### Exercise details
Answer these about the text below on classroom observation of teaching:
1. The observational approach to teacher effectiveness contrasts with a definition based on what?
2. When is data from similar-looking observation instruments not readily comparable?
3. What was CETIT developed to compare?

Session Information
Contribution
Theoretical background
This project was grounded on a theoretical approach to defining teacher effectiveness in generic teaching behaviours, presumably observable in the classroom. This observational approach contrasts with a different definition of teacher effectiveness based on value-added models comparing the annual gains of student test scores. While classroom observation research on teacher effectiveness and teacher evaluation share a common goal to assess and improve the quality teaching to enhance learning outcomes, the need for an internationally validated instrument for different countries has been pressing for international comparative research (Teddlie et al., 2006). For classroom observation research, there are two issues concerning measurement invariance.
First, one issue concerns whether an observation instrument is applicable for measuring teaching behaviours across cultural contexts poses a real challenge for researchers because the accuracy and sensitivity of the measure may vary across national contexts (Maulana et al., 2020). Different instruments may look similar, but the data obtained from these observation instruments are not readily comparable if the scoring and scales are different. Unfortunately, it is also rare that studies compare the same lessons with different classroom observation instruments to examine whether classroom characteristics in different instruments are similar (for exceptions see Ko, 2010; Ko & Li, 2020; Ko, Fong, Y. & Xie, Q., 2019; Ko, Sammons, Maulana, Li & Kyriakides, 2019; Kington et al., 2014).
This project addressed measurement invariance across instruments by comparing the observational results of the Classroom Assessment Scoring System (CLASS) (Pianta et al., 2008), the key instrument used in the Measures of Effective Teaching (MET) project (Kane, 2013) with observational results with two new instruments: the International Comparative Analysis of Learning and Teaching (ICALT) (Maulana et al., 2020) and the Comparisons on Effective Teaching and Inspiring Teaching (CETIT) (Ko & Li, 2020; Ko et al., 2019). CLASS is the most widely used observational tool in the USA with some ecological validations evident outside the USA (e.g., Virtanen et al., 2018; Westergard, Ertesvag & Rafaelsen, 2019). ICALT was an internationally validated instrument developed for exploring the generic teaching characteristics in different countries, while CETIT was developed purposively to compare effective and inspiring teaching.

### Extracted entries
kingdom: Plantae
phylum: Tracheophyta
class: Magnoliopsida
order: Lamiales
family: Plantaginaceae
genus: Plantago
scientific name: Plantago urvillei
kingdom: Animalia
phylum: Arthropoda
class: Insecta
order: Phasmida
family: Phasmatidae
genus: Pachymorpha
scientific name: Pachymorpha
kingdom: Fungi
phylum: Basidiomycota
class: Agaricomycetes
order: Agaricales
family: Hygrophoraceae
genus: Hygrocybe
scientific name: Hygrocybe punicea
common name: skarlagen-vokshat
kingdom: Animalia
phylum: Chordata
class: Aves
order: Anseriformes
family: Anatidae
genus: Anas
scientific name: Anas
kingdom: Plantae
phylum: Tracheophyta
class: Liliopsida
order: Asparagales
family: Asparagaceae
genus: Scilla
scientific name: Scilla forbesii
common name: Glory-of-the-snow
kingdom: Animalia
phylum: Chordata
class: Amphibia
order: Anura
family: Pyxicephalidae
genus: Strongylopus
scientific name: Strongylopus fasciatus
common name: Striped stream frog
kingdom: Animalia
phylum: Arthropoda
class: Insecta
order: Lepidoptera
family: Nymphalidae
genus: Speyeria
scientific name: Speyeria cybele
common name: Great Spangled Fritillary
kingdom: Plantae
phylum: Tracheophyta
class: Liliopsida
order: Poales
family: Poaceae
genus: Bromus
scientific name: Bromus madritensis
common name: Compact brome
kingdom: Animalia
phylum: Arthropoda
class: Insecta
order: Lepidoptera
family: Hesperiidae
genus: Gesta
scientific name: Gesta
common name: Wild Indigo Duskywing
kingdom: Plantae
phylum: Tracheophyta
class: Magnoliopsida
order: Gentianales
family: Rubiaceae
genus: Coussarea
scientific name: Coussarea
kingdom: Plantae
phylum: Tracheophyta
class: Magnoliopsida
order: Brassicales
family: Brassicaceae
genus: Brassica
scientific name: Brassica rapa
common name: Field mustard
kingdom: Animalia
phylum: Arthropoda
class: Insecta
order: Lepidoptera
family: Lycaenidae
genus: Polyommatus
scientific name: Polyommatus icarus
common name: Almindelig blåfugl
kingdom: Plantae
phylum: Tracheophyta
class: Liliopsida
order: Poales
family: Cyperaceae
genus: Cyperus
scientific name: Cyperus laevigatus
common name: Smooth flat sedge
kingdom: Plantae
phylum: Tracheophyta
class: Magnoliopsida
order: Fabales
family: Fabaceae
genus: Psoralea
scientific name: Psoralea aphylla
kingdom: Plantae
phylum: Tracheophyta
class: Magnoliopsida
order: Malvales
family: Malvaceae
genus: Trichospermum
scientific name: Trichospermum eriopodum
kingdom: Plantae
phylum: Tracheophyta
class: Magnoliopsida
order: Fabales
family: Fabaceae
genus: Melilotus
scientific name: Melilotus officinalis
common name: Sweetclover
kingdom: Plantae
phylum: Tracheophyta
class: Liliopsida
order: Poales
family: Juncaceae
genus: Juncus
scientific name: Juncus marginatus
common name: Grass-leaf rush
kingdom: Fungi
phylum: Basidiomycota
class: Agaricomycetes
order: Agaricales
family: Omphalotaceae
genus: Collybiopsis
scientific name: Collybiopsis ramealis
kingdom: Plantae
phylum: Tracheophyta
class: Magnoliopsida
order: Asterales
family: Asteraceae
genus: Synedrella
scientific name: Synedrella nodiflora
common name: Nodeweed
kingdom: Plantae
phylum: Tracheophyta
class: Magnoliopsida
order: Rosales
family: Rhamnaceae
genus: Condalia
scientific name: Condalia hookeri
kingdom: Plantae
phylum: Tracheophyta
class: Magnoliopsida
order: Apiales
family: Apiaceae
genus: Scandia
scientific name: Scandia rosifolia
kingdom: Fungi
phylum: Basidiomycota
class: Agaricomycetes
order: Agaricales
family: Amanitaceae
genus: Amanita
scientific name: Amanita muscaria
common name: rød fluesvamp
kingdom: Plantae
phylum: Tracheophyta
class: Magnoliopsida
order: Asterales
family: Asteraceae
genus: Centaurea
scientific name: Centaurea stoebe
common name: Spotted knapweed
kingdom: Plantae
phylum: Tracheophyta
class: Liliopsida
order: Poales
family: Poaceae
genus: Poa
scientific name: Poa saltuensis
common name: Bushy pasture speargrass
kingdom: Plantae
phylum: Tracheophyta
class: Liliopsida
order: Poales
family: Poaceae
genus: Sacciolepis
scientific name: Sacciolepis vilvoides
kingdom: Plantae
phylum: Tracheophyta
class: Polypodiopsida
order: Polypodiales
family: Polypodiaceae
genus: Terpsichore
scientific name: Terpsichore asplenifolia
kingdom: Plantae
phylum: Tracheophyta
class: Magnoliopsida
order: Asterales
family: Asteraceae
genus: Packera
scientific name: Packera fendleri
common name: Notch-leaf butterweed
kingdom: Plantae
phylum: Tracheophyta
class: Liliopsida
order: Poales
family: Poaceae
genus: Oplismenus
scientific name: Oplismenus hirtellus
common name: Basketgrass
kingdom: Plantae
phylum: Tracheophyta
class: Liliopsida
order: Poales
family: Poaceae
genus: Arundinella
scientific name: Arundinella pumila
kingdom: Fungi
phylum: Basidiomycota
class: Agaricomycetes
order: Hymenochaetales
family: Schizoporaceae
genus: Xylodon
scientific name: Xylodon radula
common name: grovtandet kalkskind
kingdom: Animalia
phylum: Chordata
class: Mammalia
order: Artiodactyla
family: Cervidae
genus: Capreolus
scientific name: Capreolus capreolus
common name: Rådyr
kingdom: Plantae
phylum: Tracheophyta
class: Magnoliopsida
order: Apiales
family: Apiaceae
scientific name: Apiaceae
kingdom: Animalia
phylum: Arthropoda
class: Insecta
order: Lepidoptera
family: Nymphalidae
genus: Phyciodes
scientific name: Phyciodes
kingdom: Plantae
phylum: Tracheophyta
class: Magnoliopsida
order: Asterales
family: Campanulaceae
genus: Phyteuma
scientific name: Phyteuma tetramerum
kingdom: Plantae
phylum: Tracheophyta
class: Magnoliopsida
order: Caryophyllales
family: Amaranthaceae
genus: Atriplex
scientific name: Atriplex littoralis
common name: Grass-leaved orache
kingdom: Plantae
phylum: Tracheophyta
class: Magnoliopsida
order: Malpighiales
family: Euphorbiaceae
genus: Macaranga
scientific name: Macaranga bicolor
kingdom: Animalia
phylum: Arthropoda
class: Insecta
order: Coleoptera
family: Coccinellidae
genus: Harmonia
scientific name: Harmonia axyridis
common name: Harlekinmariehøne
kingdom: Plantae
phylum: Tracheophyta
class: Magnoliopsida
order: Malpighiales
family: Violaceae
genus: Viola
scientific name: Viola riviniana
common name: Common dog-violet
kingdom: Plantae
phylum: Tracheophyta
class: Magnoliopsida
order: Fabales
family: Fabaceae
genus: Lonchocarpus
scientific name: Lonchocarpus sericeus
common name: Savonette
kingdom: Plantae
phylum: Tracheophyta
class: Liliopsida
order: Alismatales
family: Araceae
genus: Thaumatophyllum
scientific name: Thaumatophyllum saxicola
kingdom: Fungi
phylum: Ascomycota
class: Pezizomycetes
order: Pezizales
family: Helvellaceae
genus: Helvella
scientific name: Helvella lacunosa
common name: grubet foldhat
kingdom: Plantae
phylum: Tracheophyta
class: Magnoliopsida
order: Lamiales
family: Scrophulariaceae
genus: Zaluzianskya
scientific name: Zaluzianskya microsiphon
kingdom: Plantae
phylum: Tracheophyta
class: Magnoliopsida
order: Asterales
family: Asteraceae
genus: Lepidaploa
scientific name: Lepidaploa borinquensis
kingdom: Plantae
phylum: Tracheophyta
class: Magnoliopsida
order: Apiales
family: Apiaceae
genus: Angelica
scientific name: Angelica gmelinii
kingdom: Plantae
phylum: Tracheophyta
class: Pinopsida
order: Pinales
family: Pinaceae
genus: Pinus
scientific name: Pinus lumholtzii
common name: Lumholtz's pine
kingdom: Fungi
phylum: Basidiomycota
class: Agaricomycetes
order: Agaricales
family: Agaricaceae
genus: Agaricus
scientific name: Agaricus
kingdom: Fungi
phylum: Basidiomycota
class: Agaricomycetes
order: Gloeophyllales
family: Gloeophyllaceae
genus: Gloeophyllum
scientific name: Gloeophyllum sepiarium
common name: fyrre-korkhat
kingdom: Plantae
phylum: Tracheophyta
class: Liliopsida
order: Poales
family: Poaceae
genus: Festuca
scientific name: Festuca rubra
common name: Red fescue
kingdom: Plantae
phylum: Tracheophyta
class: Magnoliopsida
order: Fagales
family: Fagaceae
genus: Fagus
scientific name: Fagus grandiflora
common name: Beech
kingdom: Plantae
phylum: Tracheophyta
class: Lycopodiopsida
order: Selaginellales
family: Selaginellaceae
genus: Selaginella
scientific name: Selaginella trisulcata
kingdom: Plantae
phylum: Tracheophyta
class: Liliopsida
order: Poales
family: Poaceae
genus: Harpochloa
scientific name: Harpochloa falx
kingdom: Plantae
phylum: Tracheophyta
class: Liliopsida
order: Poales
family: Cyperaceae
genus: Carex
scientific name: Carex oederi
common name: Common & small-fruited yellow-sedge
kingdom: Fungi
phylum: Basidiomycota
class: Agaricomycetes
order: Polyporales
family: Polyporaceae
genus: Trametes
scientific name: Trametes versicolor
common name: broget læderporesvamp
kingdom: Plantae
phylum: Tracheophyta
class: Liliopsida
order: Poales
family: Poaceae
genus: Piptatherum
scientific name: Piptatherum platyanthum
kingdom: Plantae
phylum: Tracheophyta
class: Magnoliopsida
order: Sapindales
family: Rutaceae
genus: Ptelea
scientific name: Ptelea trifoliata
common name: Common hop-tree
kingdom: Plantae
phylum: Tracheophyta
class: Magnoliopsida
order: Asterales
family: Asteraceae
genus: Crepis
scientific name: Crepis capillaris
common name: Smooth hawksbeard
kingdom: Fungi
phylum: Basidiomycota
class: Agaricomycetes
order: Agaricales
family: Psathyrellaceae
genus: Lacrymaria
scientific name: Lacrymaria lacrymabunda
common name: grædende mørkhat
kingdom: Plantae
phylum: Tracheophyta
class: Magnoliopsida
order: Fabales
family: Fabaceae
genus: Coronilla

### Written response
1. Value-added models comparing the annual gains of student test scores.
2. When the scoring and scales are different.
3. Effective and inspiring teaching.